In conclusion, the results indicate N-001 can provide relief from acute post operative pain and at a significant distance from the peripheral source of pain challenge. The absence of neutralizing antibodies even with repeated injections demonstrate the ability to use N-001 multiple times without loss of drug potency due to a neutralizing immune reaction. Efficacy demonstrated after paw incision and through a popliteal nerve block combined with past results using inflammatory and nociceptive pain models, further strengthen the efficacy of N-001 against a panel of nociceptive pain challenges. Since animals treated in this study returned to normal gait function and past results demonstrated in vivo and in vitro sensory neuron specificity, N-001 selectively acts on nociception without an effect on motor function24,25. Nociceptive pain relief apparent in the nerve block studies combined with previous results demonstrating targeting of specific neuronal subtypes25suggest that N-001 could be used as a differential nociceptor-specific nerve block. The TMDD clearance, longer efficacy compared to standard use analgesics, and absence of neutralizing antibodies, support the potential use of N-001 as a new first in class analgesic for post operative pain management. The combined current safety and efficacy data provide evidence that N-001 could be a nociceptor-specific nerve block agent without the side effects or safety concerns of previously studied drug candidates44.
Materials and methods
Reagents and antibodies
The N-001 was prepared as described previously24,25. In brief, plasmid encoded constructs for C2I and C2II-C1 were expressed in E. coli BL21. E. coli was cultured in LB medium supplemented with ampicillin (100 µg/mL) at 37 °C and were induced at an optical density of ~ 0.6 at 600 nm wavelength with 0.5 mM Isopropyl β-D-1-thiogalactopyranoside (IPTG). A French pressure cell was used to lyse the cell paste at 690 bar. Glutathione resin (Genscript) was used for affinity purification. GST fusion tags were removed using thrombin (Thermo Fisher). C2II-C1 was further activated using trypsin by incubation at 37 °C for 30 min at a 1:5 enzyme to substrate ratio as previously described45. A custom-made polyclonal antibody targeting the N-001 enzymatic component C2I, was prepared in rabbits. The other antibodies used were goat anti-mouse IgG (H/L) polyclonal antibody (BioRad, Cat no.

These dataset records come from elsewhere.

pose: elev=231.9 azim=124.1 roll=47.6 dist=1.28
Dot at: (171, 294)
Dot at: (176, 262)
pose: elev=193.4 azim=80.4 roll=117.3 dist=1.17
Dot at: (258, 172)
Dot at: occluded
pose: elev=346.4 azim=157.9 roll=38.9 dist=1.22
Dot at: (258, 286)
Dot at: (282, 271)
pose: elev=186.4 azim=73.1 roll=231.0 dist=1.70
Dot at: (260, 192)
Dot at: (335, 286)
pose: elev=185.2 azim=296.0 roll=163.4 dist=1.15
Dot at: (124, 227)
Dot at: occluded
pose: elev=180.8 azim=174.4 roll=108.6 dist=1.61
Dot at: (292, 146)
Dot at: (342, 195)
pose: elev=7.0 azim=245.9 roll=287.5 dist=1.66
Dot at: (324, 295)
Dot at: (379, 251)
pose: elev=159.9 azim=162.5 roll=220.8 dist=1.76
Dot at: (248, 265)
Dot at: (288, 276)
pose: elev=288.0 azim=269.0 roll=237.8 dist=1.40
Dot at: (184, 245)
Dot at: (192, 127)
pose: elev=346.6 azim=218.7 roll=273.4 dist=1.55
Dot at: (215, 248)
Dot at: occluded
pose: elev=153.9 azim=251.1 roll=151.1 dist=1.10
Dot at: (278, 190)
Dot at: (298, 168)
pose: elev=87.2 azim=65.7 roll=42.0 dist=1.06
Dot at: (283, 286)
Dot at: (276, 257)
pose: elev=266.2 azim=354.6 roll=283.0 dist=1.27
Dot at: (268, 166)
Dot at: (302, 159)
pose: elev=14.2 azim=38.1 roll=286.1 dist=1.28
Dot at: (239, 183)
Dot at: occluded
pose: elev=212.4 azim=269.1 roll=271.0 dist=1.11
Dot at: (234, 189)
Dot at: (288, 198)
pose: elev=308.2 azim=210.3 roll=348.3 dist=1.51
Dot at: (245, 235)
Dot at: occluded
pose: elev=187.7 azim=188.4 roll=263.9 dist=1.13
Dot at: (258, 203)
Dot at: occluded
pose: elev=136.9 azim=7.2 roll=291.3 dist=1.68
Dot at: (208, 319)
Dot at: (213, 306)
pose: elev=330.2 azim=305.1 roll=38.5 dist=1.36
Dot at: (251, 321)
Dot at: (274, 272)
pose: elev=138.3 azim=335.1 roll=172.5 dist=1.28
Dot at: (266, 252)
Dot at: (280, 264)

STAR207P) and goat anti-rabbit IgG (H/L): HRP (BioRad, Cat no. STAR124P). Thermo Scientific Pierce TMB substrate was used for ELISAs.
Animal care and use
Animal experimental procedures were performed in accordance with the National Institutes of Health Guide for Care and Use of Laboratory animals. All experimental protocols were reviewed and approved by Veterans Affairs Palo Alto Healthcare System Institutional Animal Care and Use Committee or the Institutional Animal Care & Use Committee of University of Nebraska-Lincoln depending on the site of the experiments and prior to beginning the work. Studies utilizing live animals followed recommendations of the ARRIVE guidelines. For the efficacy studies, male and female mice 10–11 weeks old of the C57Bl/6 J strain or BALB/c strain as indicated, were obtained from Jackson Laboratories (Bar Harbor, MA). Key behavior experiments were done in female efficacy experiments to ethically reduce the number of animals needed. For the safety experiments male and female mice 10–11 weeks old of the BALB/c strain were used from Jackson Laboratories (Bar Harbor, MA). All mice were kept in local animal facilities a minimum of 1 week prior to initiating experiments. The mice were housed in clean cages and kept under standard conditions with a 12 h light/dark cycle, an ambient temperature of 22 ± 1 °C and were allowed food and water ad libitum.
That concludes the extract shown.